Chapitre 1

Octobre, Steam Works Sauna, Perth, West Australia.

Ashe avait d’abord été attiré par ses muscles et ses tatouages. Il n’avait compris qu’après qu’il était aborigène. Il l’avait compris au moment clé de leur rencontre, mais il était trop tard.

Pourquoi n’y avait-il pas pensé plus tôt ? Sans doute à cause de ses préjugés. Il ne pouvait imaginer rencontrer un blackfellah dans un endroit pareil. Gay et aborigène sont deux mots rarement associés. D’ailleurs qu’est-ce que gay signifie pour eux ? Qu’est-ce que leur sexualité a à voir avec la nôtre ? Que peuvent-ils appréhender de notre mode de vie ou plutôt du mode de vie des Australiens blancs qui mettent les gens dans des cases ? Gay comme ghetto. Sans doute pas chez eux. Qu’est-ce qu’il en savait ? Ses préjugés.
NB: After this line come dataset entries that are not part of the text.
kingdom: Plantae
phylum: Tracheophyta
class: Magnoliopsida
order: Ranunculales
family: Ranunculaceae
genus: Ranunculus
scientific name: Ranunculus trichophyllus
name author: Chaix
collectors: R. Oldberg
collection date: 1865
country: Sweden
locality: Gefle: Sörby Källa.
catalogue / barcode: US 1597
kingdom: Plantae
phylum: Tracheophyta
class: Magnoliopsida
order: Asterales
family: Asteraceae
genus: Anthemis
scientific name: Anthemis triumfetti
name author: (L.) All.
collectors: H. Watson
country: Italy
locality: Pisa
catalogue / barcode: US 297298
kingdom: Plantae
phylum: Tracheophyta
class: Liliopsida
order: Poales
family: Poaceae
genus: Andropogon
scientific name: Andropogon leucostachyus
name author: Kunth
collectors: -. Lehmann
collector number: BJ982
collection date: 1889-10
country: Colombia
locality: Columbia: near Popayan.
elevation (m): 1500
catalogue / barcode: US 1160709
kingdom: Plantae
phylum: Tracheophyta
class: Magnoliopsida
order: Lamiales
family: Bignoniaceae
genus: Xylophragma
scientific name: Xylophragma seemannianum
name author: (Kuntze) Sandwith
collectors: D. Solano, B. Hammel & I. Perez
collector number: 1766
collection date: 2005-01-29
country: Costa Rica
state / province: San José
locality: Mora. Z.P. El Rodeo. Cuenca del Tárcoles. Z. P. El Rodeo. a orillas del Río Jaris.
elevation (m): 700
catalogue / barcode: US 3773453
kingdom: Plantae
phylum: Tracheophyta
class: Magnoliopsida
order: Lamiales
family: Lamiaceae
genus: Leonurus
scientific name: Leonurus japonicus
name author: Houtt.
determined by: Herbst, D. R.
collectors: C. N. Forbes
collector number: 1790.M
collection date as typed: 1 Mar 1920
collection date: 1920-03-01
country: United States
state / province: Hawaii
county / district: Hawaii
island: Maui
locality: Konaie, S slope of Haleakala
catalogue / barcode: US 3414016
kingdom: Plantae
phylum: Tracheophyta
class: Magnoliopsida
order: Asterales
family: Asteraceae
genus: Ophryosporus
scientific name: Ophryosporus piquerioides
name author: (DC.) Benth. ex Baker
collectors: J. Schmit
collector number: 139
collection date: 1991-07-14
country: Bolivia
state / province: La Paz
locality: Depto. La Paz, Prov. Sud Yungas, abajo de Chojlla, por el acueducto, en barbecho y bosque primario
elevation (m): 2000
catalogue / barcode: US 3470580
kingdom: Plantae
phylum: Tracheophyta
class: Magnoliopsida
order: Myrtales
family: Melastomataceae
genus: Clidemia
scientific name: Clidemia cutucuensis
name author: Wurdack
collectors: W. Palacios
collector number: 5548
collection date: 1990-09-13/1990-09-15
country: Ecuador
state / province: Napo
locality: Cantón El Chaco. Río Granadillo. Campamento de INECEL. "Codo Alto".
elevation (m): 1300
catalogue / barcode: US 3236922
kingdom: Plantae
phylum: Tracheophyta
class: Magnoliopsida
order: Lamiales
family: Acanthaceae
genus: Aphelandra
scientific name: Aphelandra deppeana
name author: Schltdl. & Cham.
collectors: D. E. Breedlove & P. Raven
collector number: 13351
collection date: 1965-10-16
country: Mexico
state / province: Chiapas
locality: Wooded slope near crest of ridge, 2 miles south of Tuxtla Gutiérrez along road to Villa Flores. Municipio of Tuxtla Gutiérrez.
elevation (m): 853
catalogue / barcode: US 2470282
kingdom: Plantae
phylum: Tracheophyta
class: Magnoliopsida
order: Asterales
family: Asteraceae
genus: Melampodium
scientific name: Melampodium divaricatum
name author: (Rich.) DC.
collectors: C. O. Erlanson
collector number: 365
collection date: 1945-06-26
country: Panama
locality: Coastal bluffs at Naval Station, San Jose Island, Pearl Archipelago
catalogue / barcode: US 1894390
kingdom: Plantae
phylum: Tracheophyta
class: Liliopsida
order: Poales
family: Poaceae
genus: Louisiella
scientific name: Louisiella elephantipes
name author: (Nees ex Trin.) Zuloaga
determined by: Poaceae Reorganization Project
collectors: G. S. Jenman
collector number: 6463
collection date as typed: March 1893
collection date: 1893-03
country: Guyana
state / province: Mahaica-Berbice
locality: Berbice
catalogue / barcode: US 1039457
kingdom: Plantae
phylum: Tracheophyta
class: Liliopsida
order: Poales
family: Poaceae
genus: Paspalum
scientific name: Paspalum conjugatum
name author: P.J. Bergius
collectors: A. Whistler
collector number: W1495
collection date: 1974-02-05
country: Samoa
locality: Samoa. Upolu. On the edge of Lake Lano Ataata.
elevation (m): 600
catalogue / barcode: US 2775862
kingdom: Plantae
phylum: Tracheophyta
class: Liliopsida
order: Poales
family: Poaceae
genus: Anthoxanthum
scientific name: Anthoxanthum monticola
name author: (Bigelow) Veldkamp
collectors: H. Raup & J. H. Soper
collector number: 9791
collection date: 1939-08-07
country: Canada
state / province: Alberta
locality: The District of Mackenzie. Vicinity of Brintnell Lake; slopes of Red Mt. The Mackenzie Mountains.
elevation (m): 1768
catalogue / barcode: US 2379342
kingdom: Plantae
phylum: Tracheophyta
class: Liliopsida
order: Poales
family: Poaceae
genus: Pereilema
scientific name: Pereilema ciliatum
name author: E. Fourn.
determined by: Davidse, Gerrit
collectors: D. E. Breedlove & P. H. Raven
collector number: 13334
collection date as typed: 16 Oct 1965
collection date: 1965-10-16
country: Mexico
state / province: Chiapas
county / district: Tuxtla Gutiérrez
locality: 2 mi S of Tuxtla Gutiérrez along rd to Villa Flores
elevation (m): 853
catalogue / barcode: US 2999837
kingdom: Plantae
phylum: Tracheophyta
Au moins ses préjugés ne faisaient pas entrer en ligne de compte la couleur du bonhomme. Il n’en a jamais été question. Ashe, justement, avait été attiré par sa peau noire. Même si c’était dans l’obscurité.

Quand il l’avait revu sous la douche un peu plus tard, il avait saisi la différence avec les Blacks qu’il avait déjà rencontrés. Le jeune homme lui tournait le dos ostensiblement, comme il l’avait déjà fait dans une cabine auparavant pour d’autres raisons. Malgré l’eau qui ruisselait sur sa peau et malgré ses tatouages sur le dos – il croyait encore que c’étaient des tatouages et ce n’est qu’en le voyant là, dans la lumière des douches, qu’il avait compris qu’il s’agissait de scarifications. Sa peau était d’un noir mat, sans éclat, tout le contraire des Africains à la peau luisante. Comme si le soleil ne se réfléchissait plus sur la peau de ce torse costaud qu’il avait serré un peu plus tôt contre lui. À leur premier contact, lorsque le garçon s’était brusquement retourné, Ashe avait senti son haleine chargée d’alcool. Peut-être en avait-il besoin pour se donner le courage d’entrer dans un endroit pareil. Peut-être.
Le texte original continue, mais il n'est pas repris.